Please rewrite the entries from the line holding "kingdom: Chromista" through the last line of the entries, inclusive, renaming "phylum" to "division" and leaving everything else unchanged.

Start Given records

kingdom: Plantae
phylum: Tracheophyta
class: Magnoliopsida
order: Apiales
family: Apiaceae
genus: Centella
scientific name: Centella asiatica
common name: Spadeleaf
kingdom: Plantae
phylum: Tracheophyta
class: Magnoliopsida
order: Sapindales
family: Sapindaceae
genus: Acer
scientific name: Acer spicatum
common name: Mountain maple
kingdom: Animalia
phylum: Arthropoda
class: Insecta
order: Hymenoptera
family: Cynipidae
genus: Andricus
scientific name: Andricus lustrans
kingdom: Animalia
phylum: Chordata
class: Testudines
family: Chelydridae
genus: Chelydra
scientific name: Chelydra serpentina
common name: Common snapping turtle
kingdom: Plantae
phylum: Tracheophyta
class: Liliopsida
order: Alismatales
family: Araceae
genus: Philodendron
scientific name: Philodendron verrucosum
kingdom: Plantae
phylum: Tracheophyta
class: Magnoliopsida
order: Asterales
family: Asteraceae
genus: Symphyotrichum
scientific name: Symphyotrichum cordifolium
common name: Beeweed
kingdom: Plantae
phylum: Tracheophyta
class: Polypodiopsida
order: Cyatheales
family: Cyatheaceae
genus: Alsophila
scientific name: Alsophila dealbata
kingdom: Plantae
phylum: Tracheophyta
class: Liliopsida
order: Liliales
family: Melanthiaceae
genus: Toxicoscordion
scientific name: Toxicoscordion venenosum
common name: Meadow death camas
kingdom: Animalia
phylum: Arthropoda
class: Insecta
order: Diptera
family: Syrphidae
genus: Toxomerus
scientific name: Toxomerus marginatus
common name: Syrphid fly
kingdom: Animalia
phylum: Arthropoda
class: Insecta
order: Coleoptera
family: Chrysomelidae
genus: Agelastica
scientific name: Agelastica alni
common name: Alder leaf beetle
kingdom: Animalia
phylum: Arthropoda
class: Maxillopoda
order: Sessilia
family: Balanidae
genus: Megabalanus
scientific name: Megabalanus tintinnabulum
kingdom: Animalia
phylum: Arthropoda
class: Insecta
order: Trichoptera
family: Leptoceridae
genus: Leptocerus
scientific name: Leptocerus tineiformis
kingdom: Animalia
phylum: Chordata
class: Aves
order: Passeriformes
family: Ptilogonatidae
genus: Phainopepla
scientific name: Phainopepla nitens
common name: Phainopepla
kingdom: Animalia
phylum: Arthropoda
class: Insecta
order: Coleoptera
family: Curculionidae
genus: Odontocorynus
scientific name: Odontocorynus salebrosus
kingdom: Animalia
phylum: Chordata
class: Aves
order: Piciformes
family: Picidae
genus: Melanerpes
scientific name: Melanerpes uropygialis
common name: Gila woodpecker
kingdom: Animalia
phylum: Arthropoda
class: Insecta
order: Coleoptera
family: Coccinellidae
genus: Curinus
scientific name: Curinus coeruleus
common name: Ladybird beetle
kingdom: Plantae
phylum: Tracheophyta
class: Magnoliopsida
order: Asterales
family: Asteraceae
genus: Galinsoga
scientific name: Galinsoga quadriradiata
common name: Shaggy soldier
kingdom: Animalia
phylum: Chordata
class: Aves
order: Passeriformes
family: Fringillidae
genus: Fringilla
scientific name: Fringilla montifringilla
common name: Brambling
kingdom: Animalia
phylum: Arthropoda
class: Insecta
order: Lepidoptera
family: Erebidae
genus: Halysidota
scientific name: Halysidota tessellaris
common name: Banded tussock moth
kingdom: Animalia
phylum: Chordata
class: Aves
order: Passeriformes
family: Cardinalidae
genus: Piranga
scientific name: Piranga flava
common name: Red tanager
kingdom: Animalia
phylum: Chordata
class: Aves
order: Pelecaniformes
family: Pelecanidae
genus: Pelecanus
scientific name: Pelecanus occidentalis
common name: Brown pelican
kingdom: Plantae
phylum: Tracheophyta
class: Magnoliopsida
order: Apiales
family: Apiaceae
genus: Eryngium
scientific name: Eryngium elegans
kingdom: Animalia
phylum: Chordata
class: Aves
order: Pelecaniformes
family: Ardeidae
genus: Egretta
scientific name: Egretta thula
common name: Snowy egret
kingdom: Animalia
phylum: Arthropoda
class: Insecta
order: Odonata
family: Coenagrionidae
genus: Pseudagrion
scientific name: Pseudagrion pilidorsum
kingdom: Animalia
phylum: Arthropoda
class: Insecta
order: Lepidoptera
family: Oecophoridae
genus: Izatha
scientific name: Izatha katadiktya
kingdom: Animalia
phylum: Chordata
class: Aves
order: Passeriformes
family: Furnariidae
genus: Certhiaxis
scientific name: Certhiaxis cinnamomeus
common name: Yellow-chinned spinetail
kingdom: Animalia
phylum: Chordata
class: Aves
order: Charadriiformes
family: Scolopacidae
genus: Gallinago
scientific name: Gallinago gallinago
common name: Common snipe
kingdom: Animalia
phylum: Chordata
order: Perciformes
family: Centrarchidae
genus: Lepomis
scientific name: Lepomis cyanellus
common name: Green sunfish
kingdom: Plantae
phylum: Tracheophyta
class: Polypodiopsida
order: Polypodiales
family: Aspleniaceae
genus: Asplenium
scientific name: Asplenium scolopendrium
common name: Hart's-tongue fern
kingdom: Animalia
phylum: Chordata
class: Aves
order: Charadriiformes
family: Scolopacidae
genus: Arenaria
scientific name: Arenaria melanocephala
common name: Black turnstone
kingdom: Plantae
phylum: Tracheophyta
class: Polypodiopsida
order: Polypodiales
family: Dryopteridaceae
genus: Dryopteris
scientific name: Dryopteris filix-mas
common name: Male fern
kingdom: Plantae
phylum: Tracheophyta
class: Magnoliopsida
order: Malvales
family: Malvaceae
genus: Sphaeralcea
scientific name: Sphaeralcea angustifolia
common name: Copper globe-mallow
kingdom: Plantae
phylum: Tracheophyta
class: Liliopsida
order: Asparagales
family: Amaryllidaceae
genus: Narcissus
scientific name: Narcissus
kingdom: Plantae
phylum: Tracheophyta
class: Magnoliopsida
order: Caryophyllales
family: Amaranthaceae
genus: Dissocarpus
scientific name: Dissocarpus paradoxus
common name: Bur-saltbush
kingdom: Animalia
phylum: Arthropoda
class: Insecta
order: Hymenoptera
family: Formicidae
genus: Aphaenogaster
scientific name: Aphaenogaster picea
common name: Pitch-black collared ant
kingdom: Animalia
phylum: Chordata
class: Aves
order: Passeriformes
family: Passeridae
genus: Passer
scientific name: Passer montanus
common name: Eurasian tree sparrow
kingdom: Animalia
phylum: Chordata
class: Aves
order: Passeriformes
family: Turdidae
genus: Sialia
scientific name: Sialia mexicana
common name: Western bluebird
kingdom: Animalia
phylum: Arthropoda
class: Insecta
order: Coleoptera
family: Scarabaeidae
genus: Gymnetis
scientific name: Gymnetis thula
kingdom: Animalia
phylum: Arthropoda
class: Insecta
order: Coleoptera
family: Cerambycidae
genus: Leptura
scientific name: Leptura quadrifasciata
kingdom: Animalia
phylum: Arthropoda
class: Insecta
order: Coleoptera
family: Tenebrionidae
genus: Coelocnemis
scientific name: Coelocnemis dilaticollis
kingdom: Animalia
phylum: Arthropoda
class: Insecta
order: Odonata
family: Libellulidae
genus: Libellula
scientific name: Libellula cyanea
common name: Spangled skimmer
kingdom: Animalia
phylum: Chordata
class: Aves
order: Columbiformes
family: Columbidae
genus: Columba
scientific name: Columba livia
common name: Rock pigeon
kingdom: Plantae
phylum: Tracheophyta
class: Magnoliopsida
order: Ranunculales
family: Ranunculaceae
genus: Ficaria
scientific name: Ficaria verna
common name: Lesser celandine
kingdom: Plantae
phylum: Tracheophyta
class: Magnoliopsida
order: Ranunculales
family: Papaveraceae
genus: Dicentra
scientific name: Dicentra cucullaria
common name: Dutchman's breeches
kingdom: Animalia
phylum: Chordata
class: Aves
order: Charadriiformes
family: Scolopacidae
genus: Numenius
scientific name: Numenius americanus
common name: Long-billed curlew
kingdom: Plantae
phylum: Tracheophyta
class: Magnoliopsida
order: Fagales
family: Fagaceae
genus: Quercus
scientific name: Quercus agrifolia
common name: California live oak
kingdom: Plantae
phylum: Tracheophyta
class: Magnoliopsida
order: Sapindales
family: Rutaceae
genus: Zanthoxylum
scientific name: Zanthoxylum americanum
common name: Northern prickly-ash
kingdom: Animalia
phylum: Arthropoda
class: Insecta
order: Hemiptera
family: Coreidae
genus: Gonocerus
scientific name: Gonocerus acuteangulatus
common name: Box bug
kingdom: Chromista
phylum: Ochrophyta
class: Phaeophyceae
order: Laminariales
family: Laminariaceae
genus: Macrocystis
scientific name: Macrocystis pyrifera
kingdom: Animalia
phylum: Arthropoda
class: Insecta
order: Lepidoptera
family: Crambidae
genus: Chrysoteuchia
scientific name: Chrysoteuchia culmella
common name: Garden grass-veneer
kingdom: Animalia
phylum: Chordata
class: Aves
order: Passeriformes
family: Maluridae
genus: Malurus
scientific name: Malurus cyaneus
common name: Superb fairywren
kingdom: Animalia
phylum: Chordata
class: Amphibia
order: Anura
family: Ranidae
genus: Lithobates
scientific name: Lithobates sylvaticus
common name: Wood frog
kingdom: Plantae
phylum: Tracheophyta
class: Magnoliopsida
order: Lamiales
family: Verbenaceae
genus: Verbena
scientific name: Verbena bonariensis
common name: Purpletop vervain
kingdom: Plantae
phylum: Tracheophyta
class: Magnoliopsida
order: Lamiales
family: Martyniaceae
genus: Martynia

End Given records

- [Solution to the problem]:
kingdom: Chromista
division: Ochrophyta
class: Phaeophyceae
order: Laminariales
family: Laminariaceae
genus: Macrocystis
scientific name: Macrocystis pyrifera
kingdom: Animalia
division: Arthropoda
class: Insecta
order: Lepidoptera
family: Crambidae
genus: Chrysoteuchia
scientific name: Chrysoteuchia culmella
common name: Garden grass-veneer
kingdom: Animalia
division: Chordata
class: Aves
order: Passeriformes
family: Maluridae
genus: Malurus
scientific name: Malurus cyaneus
common name: Superb fairywren
kingdom: Animalia
division: Chordata
class: Amphibia
order: Anura
family: Ranidae
genus: Lithobates
scientific name: Lithobates sylvaticus
common name: Wood frog
kingdom: Plantae
division: Tracheophyta
class: Magnoliopsida
order: Lamiales
family: Verbenaceae
genus: Verbena
scientific name: Verbena bonariensis
common name: Purpletop vervain
kingdom: Plantae
division: Tracheophyta
class: Magnoliopsida
order: Lamiales
family: Martyniaceae
genus: Martynia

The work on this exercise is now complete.